2005N-0345 Drug Approvals: Circumstances under which an active ingredient may be simultaneously marketed in both a prescription drug product and an over-the-counter drug product
FDA Comment Number : EC1619
Submitter : Ms. Mary Alice Belov Date & Time: 10/31/2005 01:10:35
Organization : Ms. Mary Alice Belov
Category : Individual Consumer
Issue Areas/Comments
1
A. Should FDA initiate a rulemaking to codify its interpretation of section 503(b) of the action regarding when an active ingredient can be simultaneously marketed in both prescription drug product and an OTC drug product?
October 24, 2005

The FDA should simply approve without further delay, OTC sale of emergency contraception - with no prescriptions required for any age group. This obviates the need for any new rulemaking. Both of the advisory FDA committees that exhaustively reviewed data in December 2003 found that emergency contraception was safe and effective and consequently recommended OTC approval.

More than 70 professional medical and public health associations including the American Medical Association, the American College of Obstetricians and Gynecologists and the Society for Adolescent Medicine have endorsed EC access for women of all ages. The American Academy of Pediatrics has urged its members to "help ensure that all adolescents have knowledge of and access to contraception, including barrier methods and EC supplies.

When the age restriction was suggested at the December Advisory Committee meetings, the FDA staff noted then that it has been the policy of the Division of Reproductive and Urologic Drug Products to make no distinction between post-pubescent adolescents and adult women insofar as contraceptive use is concerned. The Advisory Committee members then rejected the age restriction proposal.

The apparent move by the agency to restrict access to young women, 16 years of age and younger, therefore flies in the face of the recommendations of the majority of respected medical professional associations and the government's own stated policy.



1.
B. Is there significant confusion regarding FDA's interpretation of section 503(b) of the act?
There is no confusion regarding the FDA's interpretation of section 503(b) of the act.

The FDA's muddling of the situation is a false "confusion" and has "muddled" what should have been a clear- cut decision to approve over-the- counter sale of this safe and effective emergency contraception.


C. If so, would a rulemaking on this issue help dispet that confusion?
There is no confusion. There is only a proposed rule with its lengthy comment and review process is being suggested only to drag out the time period before a final decision on EC - OTC is made. It is completely unnecessary.


2
A. If FDA limited sale of an OTC product to a particular subpopulation, e.g., by making the product available to the subpopulation by prescription only, would FDA be able to enforce such a limitation as a matter of law?
Such items that are sold only to purchasers over a certain age, includ alcohol, tobacco, and the nicotine patch. There is no point for such a limited sale. Asking for identification is both burdensome and unnecessary - and is an unacceptable intrusion on personal privacy with regard to medical care. Limiting sale of emergency contraception to young women is a bad idea, and it is simply inappropriate to deny young women the means to prevent pregnancy. The FDA's job is to determine safety and efficacy, not to serve as the "morality police" on behalf of any special interest group.


B. If it could, would it be able to do so as practical matter and, if so, how?
Again, this is totally impractical and there is no reason for such a move.

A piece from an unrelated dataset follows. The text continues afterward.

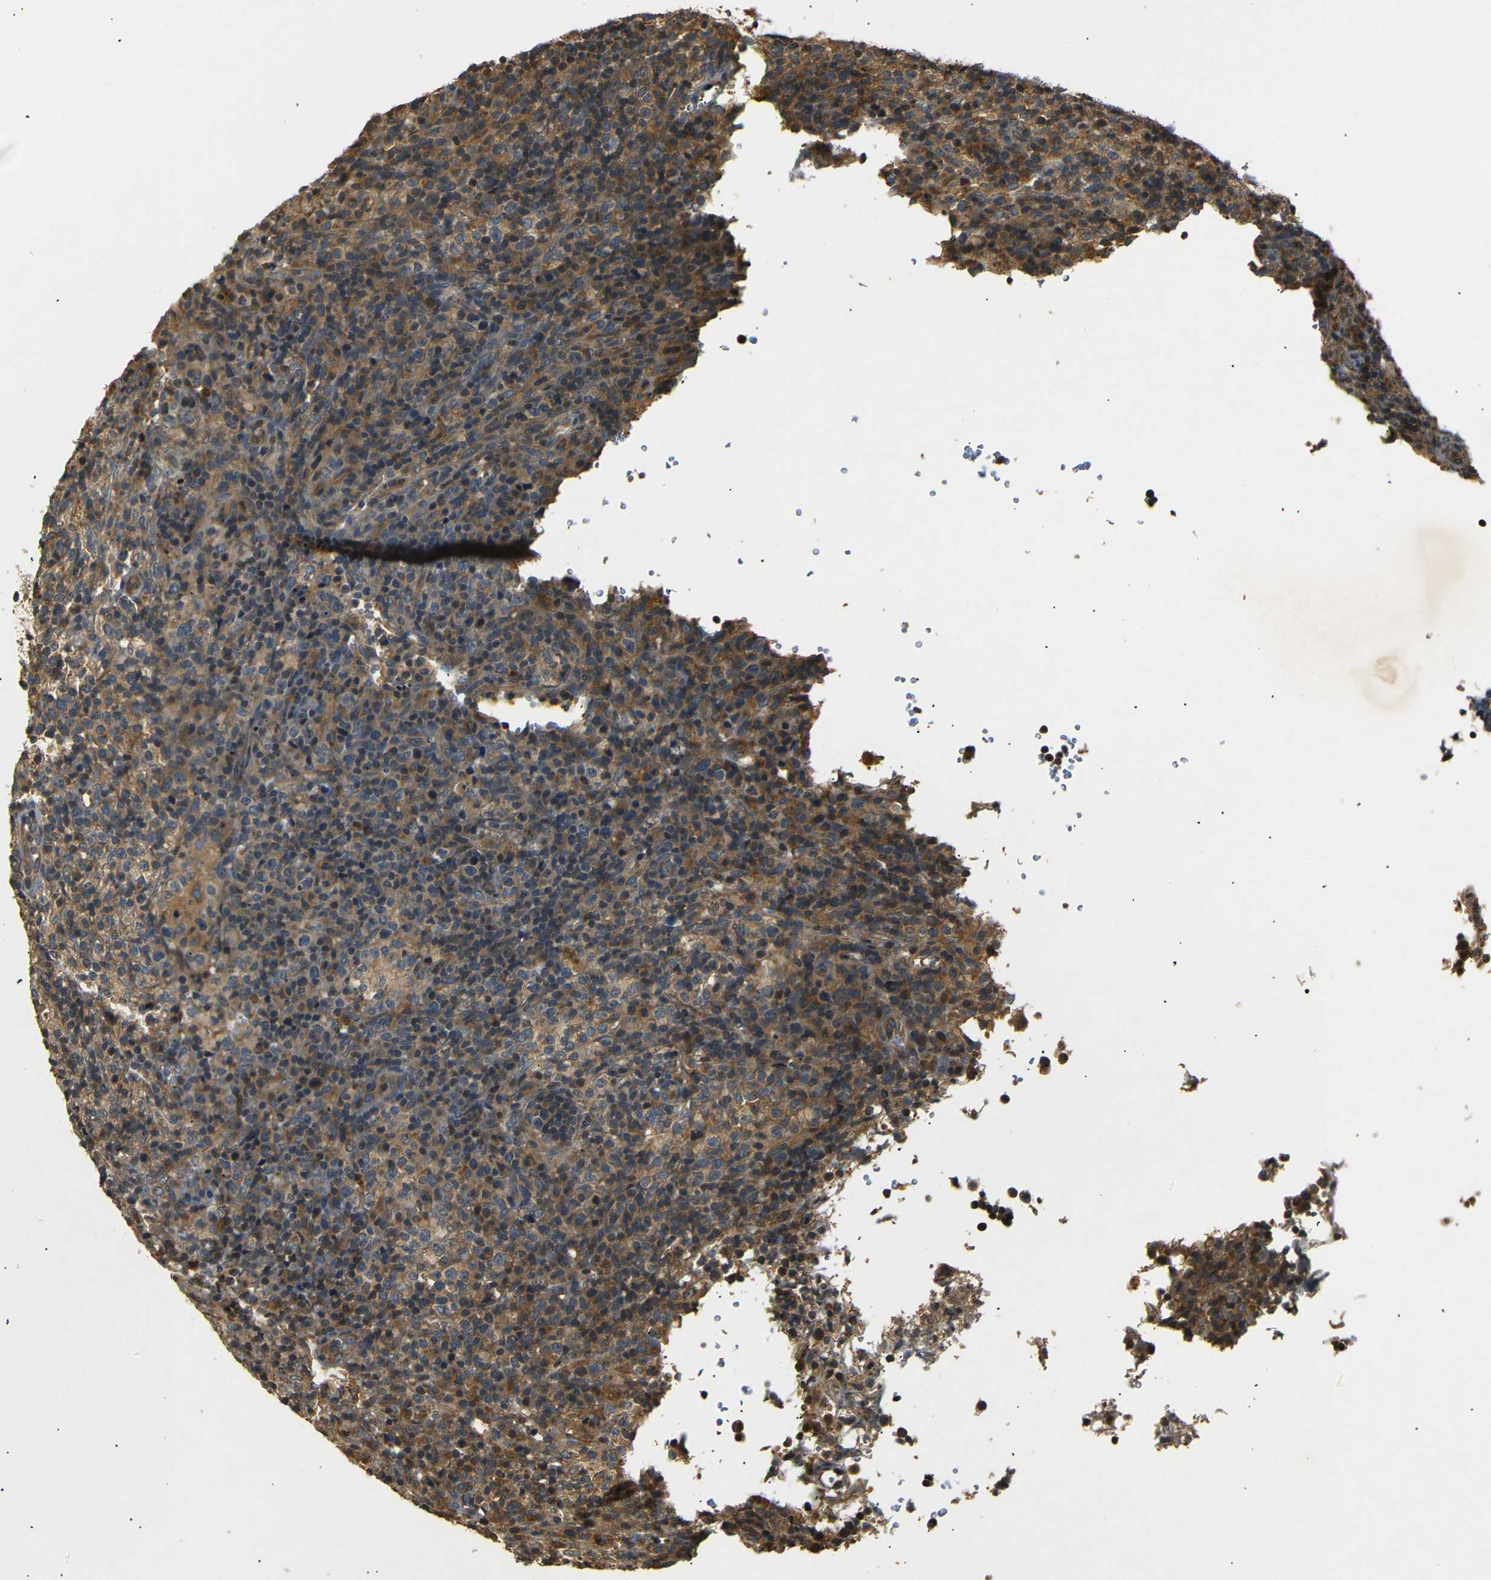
{"staining": {"intensity": "moderate", "quantity": ">75%", "location": "cytoplasmic/membranous"}, "tissue": "lymphoma", "cell_type": "Tumor cells", "image_type": "cancer", "snomed": [{"axis": "morphology", "description": "Malignant lymphoma, non-Hodgkin's type, High grade"}, {"axis": "topography", "description": "Lymph node"}], "caption": "An IHC micrograph of tumor tissue is shown. Protein staining in brown highlights moderate cytoplasmic/membranous positivity in lymphoma within tumor cells.", "gene": "TANK", "patient": {"sex": "female", "age": 76}}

Such a move would be intrusive for all young women who would be required to show personal identification as a proof of age. The suggestion of federal enforcement brings to mind federal agents pursuing 16 year olds concerned about an unintended pregnancy who in the act of obtaining emergency contraception are breaking a federal law. The absurdity is hard to exaggerate.


3
A. Assuming it is legal to market the same active ingredient in both a prescription and OTC product, may the different products be legally sold in the same package?
Why not? They are the same product and have the same basic purpose - elimination of unwanted pregnancies.

Some with the anti-birth control ideology also pretend to wish to prevent abortions, but in fact, do what they can to cause unwanted pregnancies and, thus, abortions.
B. If the two products may be lawfully sold in a single package, under what circumstances would it be inappropriate to do so?
I can think of no such circumstances.
GENERAL
GENERAL
This entire endeavor is an attempt to play to the few people with an ideology against birth control, a pretension for "pro-life," etc.

There is no true reason for this attempt to negatively affect women's lives - at any age.